According to the grand jury, Atkinson used a team of five salesmen to entice investors in eight Western Pennsylvania counties to pay him for old railroad tracks, ties, switches and other equipment. He said he could resell it for returns ranging from 5 percent to 300 percent.

But investigators said he never had any salvage to sell and merely used payments from earlier investors to pay off those who came in later in what amounted to a Ponzi scheme. He paid investors some of the money in returns, but in all, the 116 victims lost $7.2 million between 1991 and 2000, according to the grand jury.

Investigators said yesterday they haven’t determined exactly what Atkinson did with the money that he didn’t use to pay off investors.

He didn’t live lavishly and doesn’t have a lot of assets to seize.

“I would say the money is gone,” said Fisher. “It’s been dissipated.”

Atkinson is charged with more than 300 counts of securities fraud, theft, deceptive business practices and operating a corrupt organization. Agents arrested him yesterday morning at his house in Brackenridge, and he was being held on a $50,000 bond at the Butler County Prison.

He is the only person to be charged in the scheme.

His salesmen — Henry Goglowski, Barry Carle, Ronald Courchene, William Scalera and James Di Palma — testified before the grand jury after receiving grants of immunity.

Senior Deputy Attorney General Paul von Geis, who will try the case, said the salesmen apparently believed that Atkinson was legitimate, at least until the end.

According to the grand jury presentment, this is how Atkinson operated:

Passing himself off as a “preferred vendor” with Norfolk Southern and CSX railroads, he explained that he was a broker of railroad salvage and had negotiated agreements with the railroads to sell scrap and old equipment.

None of that was true. Although he had worked for Conrail for 15 years, until the mid-1990s, he was never a supervisor and didn’t have authority over disposal of track. None of the railroads Atkinson said he dealt with had a record of him buying or selling scrap, either.

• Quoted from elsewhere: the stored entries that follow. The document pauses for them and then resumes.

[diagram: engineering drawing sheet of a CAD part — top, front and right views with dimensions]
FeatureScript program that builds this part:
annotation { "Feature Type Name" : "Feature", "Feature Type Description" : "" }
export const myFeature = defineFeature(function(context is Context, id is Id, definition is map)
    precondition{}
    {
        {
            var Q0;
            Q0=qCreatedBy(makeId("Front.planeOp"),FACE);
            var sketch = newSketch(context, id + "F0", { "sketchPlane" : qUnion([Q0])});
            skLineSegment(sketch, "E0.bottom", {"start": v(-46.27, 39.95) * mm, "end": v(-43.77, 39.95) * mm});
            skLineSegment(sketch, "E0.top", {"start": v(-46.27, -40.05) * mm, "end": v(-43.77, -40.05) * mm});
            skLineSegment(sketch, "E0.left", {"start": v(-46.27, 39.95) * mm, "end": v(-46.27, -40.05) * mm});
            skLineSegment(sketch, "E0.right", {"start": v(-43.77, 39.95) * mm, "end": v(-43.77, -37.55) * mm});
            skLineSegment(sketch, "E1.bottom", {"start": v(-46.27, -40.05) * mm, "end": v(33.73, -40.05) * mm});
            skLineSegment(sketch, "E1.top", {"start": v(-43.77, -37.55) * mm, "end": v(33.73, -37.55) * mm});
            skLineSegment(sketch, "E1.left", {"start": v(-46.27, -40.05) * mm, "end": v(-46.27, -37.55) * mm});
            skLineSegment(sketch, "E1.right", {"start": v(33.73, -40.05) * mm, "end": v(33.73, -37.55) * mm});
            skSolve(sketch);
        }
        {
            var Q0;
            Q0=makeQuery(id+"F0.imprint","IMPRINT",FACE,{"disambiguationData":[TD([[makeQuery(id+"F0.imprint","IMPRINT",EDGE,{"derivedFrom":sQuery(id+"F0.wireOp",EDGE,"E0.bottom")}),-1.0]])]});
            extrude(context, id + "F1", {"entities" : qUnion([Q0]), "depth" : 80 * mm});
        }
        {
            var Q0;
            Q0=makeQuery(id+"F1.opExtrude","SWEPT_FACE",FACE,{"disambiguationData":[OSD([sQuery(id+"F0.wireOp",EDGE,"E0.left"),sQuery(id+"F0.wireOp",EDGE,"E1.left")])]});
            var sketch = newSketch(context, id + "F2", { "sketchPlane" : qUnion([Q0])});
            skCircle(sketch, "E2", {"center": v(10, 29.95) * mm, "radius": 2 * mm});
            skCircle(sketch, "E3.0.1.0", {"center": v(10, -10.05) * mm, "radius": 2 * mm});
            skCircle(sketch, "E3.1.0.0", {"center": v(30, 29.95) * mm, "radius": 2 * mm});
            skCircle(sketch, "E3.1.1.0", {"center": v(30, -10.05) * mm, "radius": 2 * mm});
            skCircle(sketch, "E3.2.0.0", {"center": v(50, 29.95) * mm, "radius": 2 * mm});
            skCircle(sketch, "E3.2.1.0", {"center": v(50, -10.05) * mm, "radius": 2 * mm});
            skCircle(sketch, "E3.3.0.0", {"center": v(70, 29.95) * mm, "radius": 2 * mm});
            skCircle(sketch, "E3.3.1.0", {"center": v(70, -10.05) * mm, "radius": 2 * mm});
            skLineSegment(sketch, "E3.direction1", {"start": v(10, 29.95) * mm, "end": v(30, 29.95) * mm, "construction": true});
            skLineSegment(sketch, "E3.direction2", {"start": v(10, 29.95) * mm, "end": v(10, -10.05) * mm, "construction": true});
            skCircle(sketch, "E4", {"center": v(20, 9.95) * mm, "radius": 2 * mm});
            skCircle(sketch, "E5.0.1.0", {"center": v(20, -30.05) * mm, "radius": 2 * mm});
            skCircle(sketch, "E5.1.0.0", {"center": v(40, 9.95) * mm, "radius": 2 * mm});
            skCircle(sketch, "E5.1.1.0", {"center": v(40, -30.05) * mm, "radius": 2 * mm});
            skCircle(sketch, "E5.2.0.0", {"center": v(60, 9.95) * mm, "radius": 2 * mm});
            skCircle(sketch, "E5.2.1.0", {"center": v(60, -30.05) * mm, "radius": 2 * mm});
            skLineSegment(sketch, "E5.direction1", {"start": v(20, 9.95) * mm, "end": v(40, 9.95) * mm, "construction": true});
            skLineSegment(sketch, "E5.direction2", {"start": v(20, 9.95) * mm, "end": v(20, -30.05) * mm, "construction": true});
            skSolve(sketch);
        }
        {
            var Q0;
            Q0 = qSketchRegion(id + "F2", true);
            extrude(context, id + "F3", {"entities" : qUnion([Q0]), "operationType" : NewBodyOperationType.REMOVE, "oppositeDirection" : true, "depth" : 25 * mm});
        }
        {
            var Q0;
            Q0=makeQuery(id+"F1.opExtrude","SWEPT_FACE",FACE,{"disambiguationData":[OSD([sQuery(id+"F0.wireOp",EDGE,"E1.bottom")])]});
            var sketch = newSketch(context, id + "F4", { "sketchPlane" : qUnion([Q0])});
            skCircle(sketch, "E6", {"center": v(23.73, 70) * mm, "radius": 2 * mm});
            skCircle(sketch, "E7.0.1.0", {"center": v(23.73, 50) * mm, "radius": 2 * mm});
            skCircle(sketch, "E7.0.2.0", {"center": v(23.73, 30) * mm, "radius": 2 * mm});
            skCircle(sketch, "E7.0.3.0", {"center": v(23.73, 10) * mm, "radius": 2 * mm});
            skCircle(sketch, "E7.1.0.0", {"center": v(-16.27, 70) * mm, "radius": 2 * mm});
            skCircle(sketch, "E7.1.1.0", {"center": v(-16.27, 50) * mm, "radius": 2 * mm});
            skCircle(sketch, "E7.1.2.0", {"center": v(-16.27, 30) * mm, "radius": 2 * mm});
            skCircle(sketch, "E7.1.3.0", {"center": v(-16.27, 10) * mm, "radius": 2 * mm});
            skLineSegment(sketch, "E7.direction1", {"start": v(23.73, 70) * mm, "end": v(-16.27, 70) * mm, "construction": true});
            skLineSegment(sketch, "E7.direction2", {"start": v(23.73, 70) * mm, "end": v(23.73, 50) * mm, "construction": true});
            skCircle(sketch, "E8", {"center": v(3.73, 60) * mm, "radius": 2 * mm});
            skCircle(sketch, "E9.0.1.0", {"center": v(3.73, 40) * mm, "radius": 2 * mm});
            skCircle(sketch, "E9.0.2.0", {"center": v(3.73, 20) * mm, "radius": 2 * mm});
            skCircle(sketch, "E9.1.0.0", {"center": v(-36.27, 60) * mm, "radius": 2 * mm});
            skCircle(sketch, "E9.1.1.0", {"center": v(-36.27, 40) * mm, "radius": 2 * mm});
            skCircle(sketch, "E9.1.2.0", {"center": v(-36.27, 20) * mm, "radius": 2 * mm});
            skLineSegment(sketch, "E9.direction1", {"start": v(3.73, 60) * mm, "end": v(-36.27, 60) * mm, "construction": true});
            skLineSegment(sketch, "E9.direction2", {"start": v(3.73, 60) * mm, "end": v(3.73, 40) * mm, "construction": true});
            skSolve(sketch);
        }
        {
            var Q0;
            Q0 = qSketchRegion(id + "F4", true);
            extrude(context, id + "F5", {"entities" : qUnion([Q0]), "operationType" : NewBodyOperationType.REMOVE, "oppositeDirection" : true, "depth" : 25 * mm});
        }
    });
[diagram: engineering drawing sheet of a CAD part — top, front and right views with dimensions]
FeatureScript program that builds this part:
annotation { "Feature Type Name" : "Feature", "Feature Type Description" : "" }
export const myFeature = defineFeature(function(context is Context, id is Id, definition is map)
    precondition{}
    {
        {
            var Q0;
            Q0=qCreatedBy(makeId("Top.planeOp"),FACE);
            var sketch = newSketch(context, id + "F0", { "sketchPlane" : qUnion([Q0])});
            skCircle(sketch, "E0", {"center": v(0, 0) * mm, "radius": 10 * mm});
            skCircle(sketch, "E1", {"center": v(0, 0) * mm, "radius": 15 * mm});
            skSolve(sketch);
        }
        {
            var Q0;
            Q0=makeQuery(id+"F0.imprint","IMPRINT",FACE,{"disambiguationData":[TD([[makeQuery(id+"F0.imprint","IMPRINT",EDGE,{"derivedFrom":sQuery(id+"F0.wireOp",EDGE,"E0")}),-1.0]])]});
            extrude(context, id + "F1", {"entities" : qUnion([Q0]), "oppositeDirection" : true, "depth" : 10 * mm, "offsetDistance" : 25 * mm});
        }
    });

But investors didn’t know any of that, so they signed loan agreements, or promissory notes, with Atkinson and turned over their money to him thousands of dollars at a time.

Sometimes Atkinson dealt directly with investors; sometimes he used middlemen to negotiate investments. In the mid-1990s, he hired the five salesmen.

Typically, he initially paid the investors some of their principal with interest as promised. But the payments would fall into delinquency over time and eventually stop. Atkinson would then move on to another group of investors and the pattern would repeat itself.

Some of his victims gave him huge amounts of money. One couple gave him more than $256,000 in 1996 and 1997. Atkinson paid the couple back $85,452, but they lost the rest.

Another victim lost $1.1 million. He told authorities that, in 1995, Atkinson told him that he had a $5 million deposit with Conrail for an option to buy the Conway rail yard in Beaver County. The man rolled over all of his investments with Atkinson, a total of $1.5 million, in exchange for Atkinson’s promise to return $2.25 million to him in five years. He only got $354,120 of his money back.

Authorities first became suspicious of Atkinson in April 1998, when disgruntled investors called state police complaining about not getting paid. The Pennsylvania Securities Commission began an investigation and turned it over to the attorney general’s office in November 1999.

Atkinson will be prosecuted in Butler County Common Pleas Court.